6. while Philo didn't know the gospel he preserved the same building blocks presumably that Mark used to build his gospel
7. there is a common Alexandrian connection between Philo and Mark and the Church Fathers at least attest to the overlap (i.e. Mark's monasteries in Egypt were the Therapeutae)
8. while the controversies in the late second century were varied one strong bone of contention which emerges by the third century and down through Nicaea and beyond is the difference between 'Son' and 'Father.' By the time of the Nicene orthodoxy a pronounced effort was made to effective neuter the question with questionable use of language. On the one hand the Alexandrian tradition seemed to recognize and emphasize the inferiority (subordination) of the Son. Efforts from outside of Alexandria wanted to prevent or obscure this knowledge. Back in the late second century the question of whether the Father was on the Cross is intimately connected with the 'who is the good god' the Father or Son discussion we are having.
Admittedly the evidence gets more questionable as we go down the list.

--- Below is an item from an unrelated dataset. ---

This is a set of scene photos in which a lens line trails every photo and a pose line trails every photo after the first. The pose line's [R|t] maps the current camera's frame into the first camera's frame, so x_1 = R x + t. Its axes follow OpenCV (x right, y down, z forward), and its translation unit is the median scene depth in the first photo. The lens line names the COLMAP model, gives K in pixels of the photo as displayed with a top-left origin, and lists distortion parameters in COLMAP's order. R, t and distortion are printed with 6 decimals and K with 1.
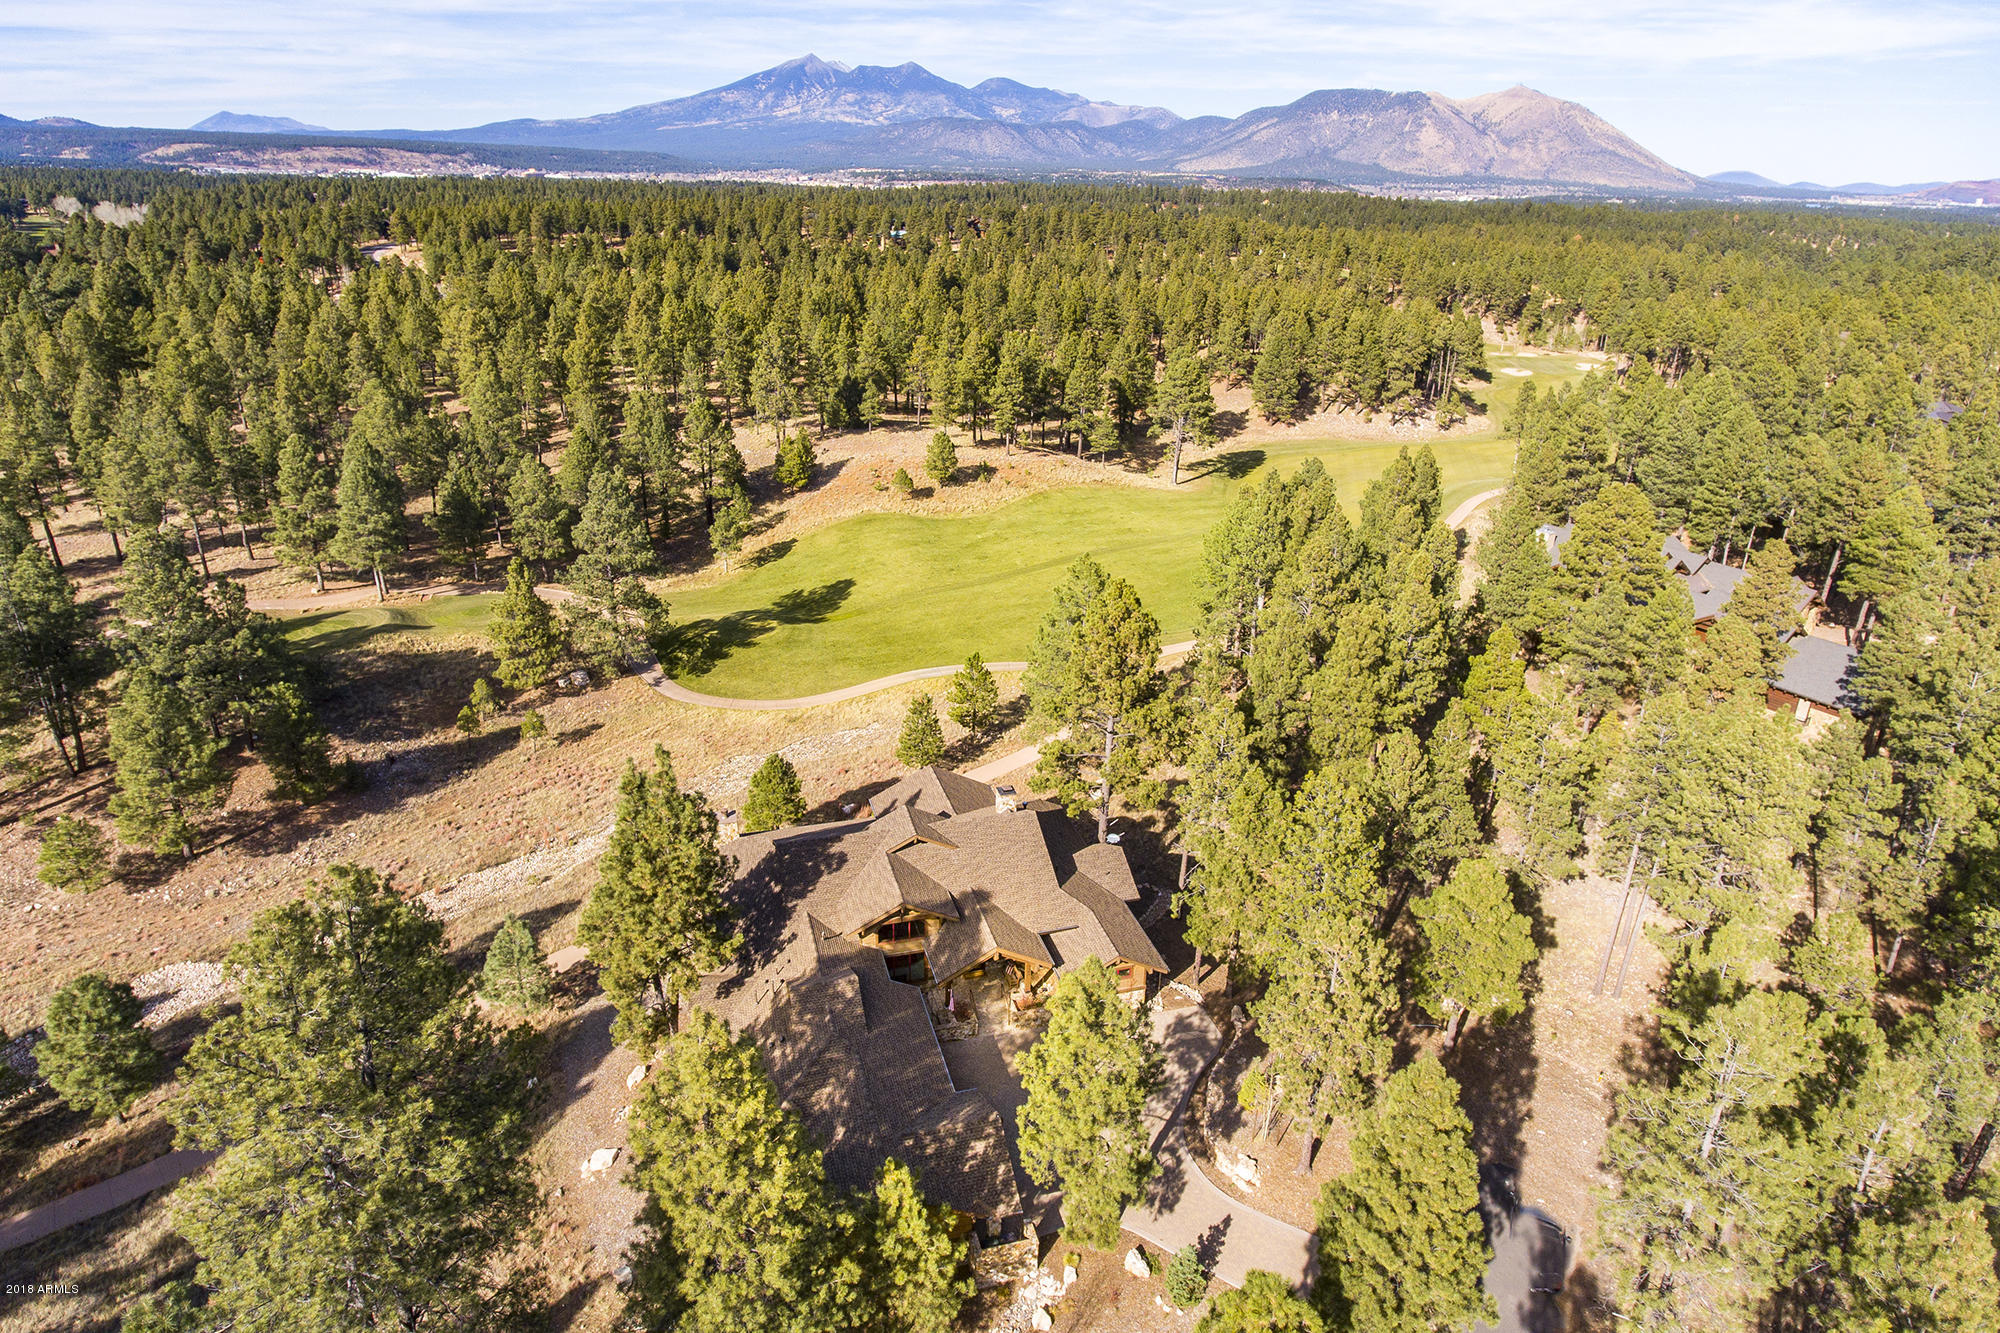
lens RADIAL K [[1196.9, 0, 1002.9], [0, 1196.9, 624.8], [0, 0, 1]] dist [0.000041, 0.000998]
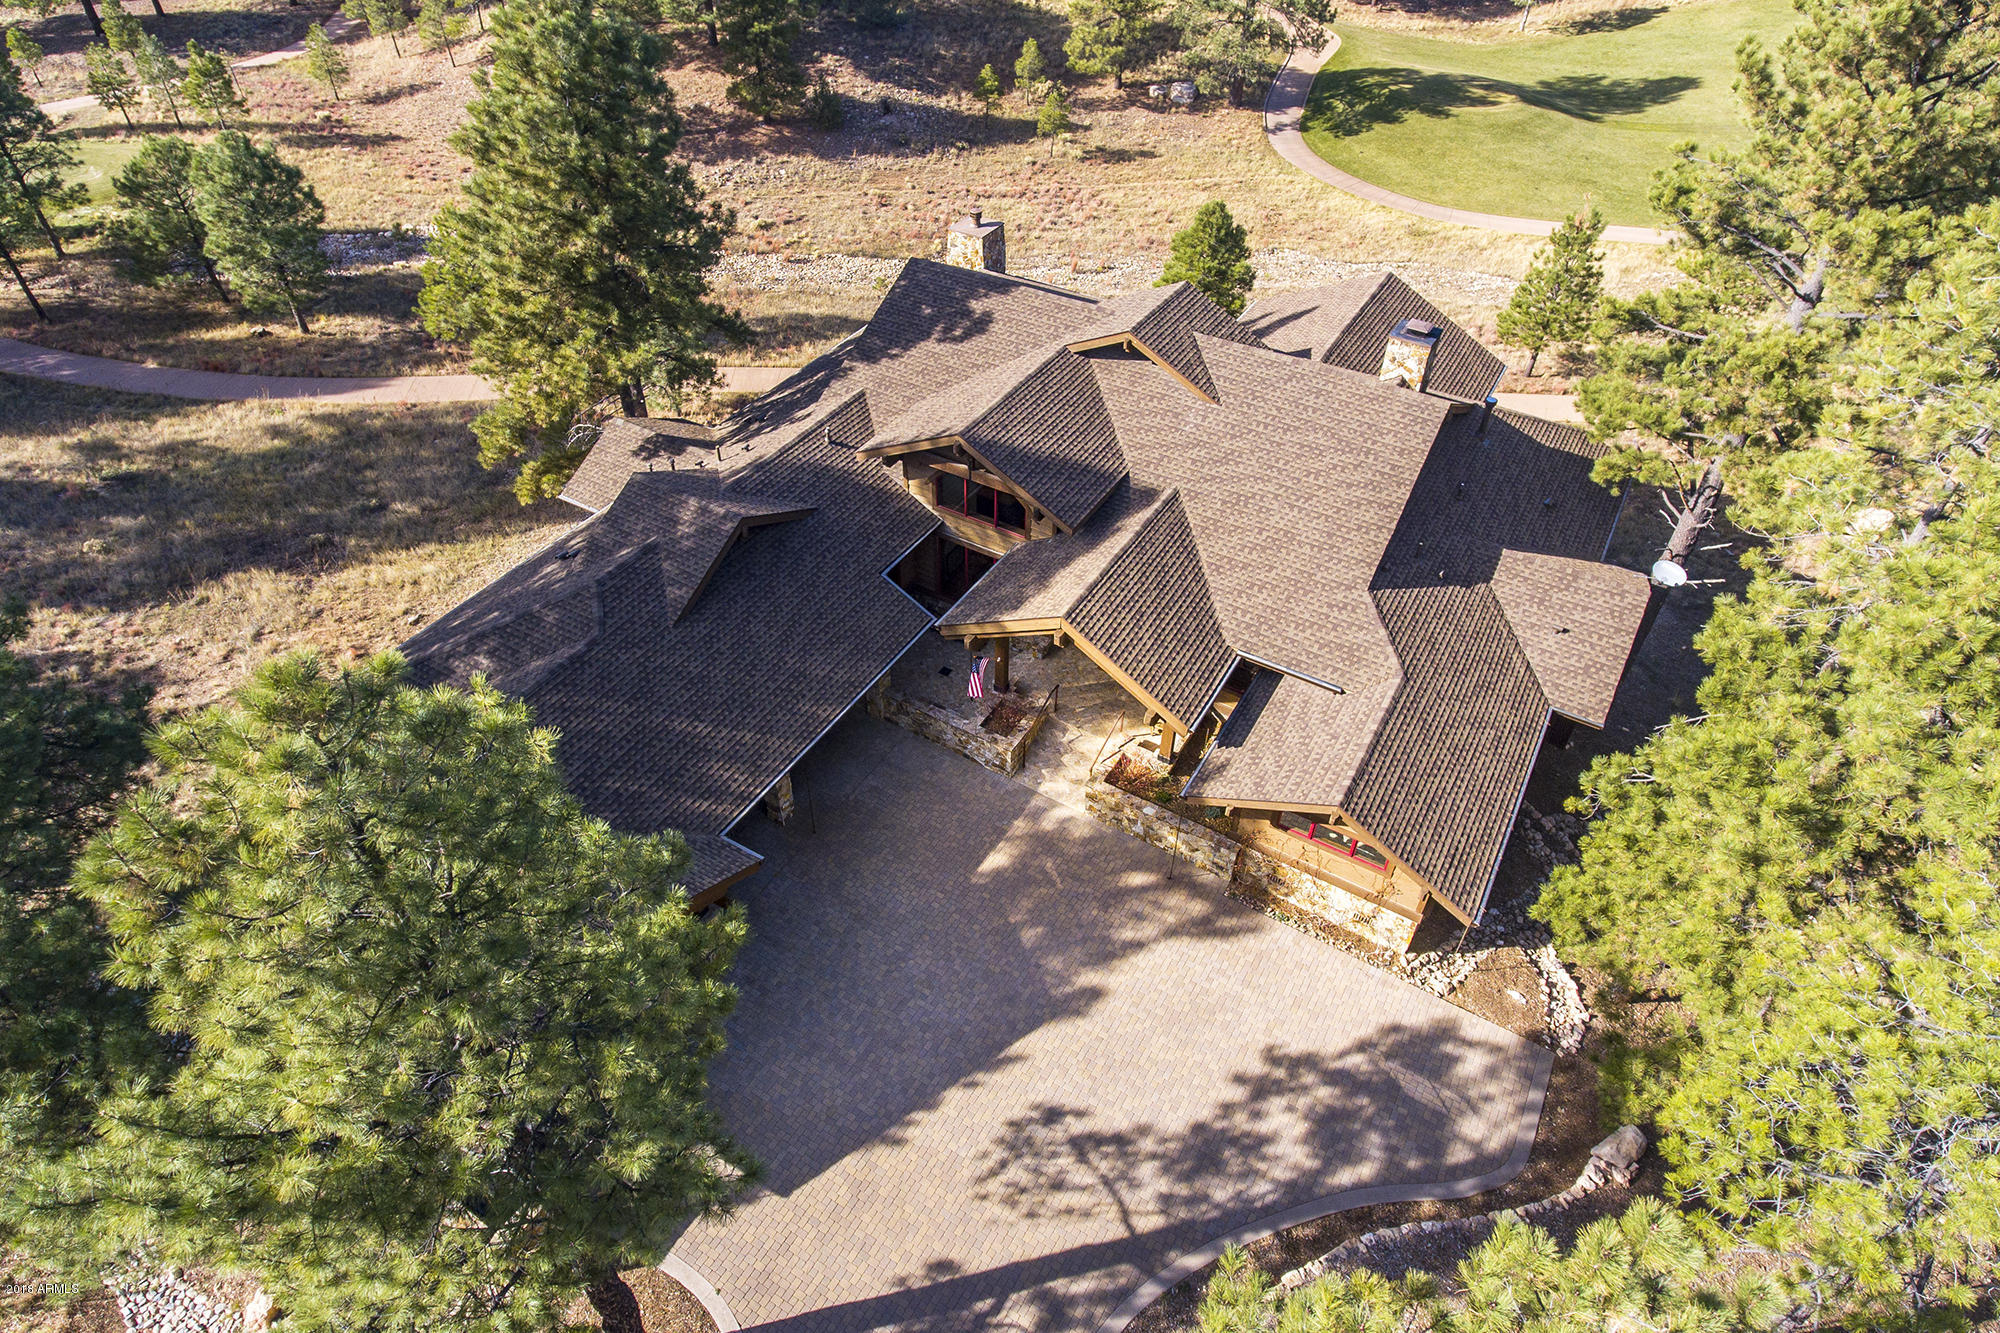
lens RADIAL K [[1196.9, 0, 1002.9], [0, 1196.9, 624.8], [0, 0, 1]] dist [0.000041, 0.000998]
pose [[0.683438, 0.467622, -0.560573, 0.181678], [-0.264662, 0.874375, 0.406721, 0.092672], [0.680343, -0.129606, 0.721343, 0.584785]]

But when you read the writings of the Church Father there is this common interest in the 'good god' among the heretics. That's why they all take such interest in Mark chapter 10's - 'no one is good but the Father' - which seems to imply (a) a common use of Mark and (b) the idea that Jesus wasn't the good god.
I think the Church Fathers are telling us about different sides of a hidden tradition:
The people talking about 'the good god' who is a stranger or unknown to the Jews is (according to the metaphor) the feet of the elephant. The people talking about the Father suffering on the Cross the trunk. And so on. There was a common understanding ultimately where the Father was the good god and Jesus was someone else - presumably the just god for lack of a better guess.
“Finally, from so little sleeping and so much reading, his brain dried up and he went completely out of his mind.”